0

I am trying to see if i can use Dask for blockwise parallelization of the detection and segmentation of objects in massive 2D images (~20-50 GB) on a cluster.

My logic to detect/segment objects in an image block will be encapsulated in a function.

I came across a Dask function called map_blocks that lets me apply a custom function on each block/chunk of a dask array.

However, i see that the output type of the function i can pass to map_blocks should also be an array.

For object detection/segmentation, i would want my function to be able to return the coordinates of the bounding contour of each object found/detected in the block. Note that the number of objects in any block is unknown and depends on the image.

How can i solve this use case with map_blocks or something else in Dask?

cdeepakroy
  • 2,203
  • 3
  • 19
  • 23

2 Answers2

1

For more custom computations I recommend using dask.delayed which lets you parallelize fairly generic Python code.

If you have a dask.array you can turn it into a bunch of delayed objects with the .to_delayed() method

blocks = x.to_delayed()

You can then run arbitrary functions on these blocks however you like.

@dask.delayed
def process_block(block):
    ...

blocks = [[process_block(block) for block in row]
          for row in x.to_delayed().tolist()]
MRocklin
  • 55,641
  • 23
  • 163
  • 235
  • Thanks for the answer. In the solution you suggest, is process_block free to return any type of object? And is it possible for the process_block function to know the block_id? – cdeepakroy Nov 22 '16 at 19:44
  • block_id would be needed so i can have my object detection function generate the bounding contour coords of the detected objects in global space instead of block space. – cdeepakroy Nov 22 '16 at 19:46
  • @MRocklin can you elaborate on this one as well? https://stackoverflow.com/questions/56586748/generating-batches-of-images-in-dask – enterML Jun 14 '19 at 10:45
1

You could use an object array as output, with a chunkshape of (1,1). Be sure to add "dtype='object'" to your map_blocks call. Inside the mapped function, you then instantiate a (1,1) sized object array with a list of coordinates at (0,0). Like this:

def find_objects():
    # do logic
    result = np.empty((1,1), dtype='object')
    result[0,0] = coordinate_list
    return result

da_coords = da.map_blocks(find_objects, da_image, dtype='object')

Data for review:
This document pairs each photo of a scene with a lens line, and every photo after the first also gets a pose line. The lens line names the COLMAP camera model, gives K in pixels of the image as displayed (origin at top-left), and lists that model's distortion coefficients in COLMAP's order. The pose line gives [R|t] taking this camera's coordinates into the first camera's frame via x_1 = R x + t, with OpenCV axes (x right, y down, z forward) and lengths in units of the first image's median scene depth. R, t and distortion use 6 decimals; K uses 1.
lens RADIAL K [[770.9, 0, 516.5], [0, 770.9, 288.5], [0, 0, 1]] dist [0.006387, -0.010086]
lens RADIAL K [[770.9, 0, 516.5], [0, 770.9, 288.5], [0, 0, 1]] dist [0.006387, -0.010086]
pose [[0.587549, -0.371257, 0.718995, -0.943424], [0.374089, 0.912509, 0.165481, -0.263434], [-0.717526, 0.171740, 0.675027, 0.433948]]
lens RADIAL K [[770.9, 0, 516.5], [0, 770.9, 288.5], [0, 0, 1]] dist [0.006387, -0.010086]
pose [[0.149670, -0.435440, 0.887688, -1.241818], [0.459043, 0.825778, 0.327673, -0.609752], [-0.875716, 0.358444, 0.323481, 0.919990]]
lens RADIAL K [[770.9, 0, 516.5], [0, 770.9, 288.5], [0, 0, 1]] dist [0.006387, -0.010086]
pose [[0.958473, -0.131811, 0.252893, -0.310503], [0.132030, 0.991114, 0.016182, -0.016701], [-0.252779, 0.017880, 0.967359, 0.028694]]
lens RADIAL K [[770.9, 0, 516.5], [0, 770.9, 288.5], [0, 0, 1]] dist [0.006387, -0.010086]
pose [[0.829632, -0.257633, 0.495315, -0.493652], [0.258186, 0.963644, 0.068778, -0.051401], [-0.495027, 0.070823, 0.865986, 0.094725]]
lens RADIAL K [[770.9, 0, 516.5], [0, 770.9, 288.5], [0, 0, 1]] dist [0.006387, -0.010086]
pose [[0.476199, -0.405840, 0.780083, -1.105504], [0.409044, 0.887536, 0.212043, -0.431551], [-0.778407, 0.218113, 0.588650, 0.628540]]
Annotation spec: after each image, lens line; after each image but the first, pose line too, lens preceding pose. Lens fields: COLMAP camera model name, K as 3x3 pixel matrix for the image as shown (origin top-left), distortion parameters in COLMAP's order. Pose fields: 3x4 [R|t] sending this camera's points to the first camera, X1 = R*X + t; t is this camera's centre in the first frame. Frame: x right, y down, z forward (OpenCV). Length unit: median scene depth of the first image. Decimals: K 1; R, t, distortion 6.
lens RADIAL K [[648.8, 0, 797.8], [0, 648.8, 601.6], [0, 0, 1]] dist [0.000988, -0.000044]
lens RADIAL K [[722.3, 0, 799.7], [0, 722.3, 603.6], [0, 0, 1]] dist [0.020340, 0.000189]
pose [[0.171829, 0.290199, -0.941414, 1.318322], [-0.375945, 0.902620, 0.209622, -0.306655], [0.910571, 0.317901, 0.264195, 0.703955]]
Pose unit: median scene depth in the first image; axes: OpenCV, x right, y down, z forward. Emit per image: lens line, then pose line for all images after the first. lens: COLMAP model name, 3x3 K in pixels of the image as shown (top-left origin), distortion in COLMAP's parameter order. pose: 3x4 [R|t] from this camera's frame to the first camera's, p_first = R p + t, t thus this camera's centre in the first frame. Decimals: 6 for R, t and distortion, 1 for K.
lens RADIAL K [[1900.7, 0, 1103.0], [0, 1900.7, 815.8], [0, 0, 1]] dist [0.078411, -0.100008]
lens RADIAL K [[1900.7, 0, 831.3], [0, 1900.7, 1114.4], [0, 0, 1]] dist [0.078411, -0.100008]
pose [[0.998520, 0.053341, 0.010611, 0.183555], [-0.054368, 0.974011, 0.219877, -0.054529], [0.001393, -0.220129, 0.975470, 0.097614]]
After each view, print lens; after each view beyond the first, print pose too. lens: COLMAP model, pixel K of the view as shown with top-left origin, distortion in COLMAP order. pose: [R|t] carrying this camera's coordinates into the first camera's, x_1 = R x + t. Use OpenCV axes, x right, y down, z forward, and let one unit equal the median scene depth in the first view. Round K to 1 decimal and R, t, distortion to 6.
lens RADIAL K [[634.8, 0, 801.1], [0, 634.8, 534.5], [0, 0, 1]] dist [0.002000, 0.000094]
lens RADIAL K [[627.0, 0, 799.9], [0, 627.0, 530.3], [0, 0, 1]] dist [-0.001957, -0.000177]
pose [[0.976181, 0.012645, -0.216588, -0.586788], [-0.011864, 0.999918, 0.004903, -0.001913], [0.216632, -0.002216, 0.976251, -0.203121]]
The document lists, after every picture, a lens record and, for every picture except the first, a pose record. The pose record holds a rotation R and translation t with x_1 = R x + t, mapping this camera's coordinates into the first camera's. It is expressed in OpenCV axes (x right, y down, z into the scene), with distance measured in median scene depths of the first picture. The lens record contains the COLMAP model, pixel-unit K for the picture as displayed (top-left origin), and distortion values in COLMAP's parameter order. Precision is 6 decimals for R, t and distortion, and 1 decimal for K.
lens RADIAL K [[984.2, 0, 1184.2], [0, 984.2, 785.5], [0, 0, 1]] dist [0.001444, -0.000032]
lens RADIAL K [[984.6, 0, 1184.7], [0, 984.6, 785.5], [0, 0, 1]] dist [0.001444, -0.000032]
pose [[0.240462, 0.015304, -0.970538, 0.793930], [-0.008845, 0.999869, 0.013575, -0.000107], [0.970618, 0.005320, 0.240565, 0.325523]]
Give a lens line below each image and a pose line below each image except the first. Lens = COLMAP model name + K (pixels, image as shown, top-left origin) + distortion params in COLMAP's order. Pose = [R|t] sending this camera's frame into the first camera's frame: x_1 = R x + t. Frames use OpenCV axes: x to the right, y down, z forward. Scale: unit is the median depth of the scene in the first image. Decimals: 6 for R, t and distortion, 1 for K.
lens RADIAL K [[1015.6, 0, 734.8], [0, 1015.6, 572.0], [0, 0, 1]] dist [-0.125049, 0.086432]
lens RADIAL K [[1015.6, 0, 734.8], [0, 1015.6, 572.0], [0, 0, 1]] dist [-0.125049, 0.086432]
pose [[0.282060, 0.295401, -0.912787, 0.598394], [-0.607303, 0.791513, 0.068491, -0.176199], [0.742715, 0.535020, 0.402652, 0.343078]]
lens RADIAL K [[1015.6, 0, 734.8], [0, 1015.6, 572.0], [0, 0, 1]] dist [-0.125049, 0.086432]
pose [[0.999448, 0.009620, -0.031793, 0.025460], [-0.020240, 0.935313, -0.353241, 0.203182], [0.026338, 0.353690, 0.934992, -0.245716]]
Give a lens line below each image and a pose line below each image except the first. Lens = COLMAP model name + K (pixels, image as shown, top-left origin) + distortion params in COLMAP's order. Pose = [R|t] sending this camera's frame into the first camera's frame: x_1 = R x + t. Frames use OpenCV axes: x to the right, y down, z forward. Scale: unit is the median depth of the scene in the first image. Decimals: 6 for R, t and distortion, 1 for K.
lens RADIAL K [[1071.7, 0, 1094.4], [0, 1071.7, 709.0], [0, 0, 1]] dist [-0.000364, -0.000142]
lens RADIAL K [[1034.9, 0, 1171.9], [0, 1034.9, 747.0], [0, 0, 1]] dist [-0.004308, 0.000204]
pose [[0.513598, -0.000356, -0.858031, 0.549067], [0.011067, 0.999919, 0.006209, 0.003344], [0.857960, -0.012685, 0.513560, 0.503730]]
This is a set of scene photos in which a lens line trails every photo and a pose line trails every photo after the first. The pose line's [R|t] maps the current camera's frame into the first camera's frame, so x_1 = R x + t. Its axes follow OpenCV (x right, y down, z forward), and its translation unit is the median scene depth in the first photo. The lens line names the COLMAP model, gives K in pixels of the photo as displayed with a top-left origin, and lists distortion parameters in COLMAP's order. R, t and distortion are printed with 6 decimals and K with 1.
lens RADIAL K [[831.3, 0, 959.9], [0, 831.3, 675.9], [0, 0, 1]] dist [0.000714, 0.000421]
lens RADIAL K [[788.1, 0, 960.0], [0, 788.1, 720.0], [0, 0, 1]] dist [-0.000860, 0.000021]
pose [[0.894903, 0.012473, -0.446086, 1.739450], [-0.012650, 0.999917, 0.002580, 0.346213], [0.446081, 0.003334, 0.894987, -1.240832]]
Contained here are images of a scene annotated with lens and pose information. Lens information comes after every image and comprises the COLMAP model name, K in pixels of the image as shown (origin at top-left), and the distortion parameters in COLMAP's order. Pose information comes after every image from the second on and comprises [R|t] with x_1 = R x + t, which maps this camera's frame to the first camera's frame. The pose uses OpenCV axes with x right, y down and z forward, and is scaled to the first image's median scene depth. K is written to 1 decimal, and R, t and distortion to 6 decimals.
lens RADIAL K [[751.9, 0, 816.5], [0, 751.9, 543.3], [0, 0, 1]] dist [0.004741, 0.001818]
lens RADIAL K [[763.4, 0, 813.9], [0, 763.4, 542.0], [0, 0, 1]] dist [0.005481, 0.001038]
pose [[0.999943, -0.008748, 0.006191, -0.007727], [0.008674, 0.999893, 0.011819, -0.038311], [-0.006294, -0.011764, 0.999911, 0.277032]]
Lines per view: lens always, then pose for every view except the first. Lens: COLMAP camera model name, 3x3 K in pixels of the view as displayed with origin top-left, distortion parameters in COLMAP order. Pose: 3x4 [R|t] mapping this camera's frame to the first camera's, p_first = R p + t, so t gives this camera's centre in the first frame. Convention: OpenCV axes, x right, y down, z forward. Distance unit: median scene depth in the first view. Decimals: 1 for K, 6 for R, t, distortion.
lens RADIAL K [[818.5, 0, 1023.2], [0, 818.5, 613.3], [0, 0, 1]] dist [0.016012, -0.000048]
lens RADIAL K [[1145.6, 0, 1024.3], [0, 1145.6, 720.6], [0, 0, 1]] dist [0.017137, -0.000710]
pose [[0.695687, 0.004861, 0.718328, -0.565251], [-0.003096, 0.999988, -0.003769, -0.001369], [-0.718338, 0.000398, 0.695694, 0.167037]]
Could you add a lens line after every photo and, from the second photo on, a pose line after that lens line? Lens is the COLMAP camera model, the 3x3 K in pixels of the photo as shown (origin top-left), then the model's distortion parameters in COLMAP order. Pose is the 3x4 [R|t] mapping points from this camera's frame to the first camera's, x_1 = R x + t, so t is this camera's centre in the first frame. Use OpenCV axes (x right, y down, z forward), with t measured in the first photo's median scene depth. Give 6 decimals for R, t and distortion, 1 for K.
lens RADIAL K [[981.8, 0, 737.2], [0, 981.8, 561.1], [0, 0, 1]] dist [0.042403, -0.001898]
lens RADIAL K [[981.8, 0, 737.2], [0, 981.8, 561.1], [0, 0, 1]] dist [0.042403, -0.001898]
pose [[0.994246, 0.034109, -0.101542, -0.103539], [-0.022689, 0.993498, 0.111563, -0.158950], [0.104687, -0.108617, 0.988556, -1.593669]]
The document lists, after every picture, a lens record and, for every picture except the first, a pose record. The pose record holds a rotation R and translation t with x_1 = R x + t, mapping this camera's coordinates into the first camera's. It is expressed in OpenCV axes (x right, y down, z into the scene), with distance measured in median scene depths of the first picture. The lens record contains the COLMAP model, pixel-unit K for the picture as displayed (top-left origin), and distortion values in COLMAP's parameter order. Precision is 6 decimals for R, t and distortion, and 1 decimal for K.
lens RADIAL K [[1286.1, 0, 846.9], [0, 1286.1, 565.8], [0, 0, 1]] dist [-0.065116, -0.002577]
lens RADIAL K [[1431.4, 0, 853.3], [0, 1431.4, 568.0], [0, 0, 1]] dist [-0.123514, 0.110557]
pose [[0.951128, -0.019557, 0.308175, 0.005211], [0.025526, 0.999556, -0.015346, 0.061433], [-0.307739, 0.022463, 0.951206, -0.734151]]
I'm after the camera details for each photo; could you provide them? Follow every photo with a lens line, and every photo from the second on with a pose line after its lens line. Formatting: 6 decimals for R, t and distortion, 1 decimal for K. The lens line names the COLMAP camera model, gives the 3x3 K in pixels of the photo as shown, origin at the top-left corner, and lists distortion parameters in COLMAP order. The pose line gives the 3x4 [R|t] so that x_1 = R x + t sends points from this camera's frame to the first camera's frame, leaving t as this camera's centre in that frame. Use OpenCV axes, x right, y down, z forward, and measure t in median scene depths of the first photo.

Directions:
Please answer these from the Dask forum thread, one line each:
1. What size range is given for the 2D images the asker wants to process?
2. Which method turns a dask array into a set of delayed objects?
3. What chunkshape does the second answer suggest for the object array output?

Written response:
1. About 20-50 GB.
2. The .to_delayed() method.
3. (1,1).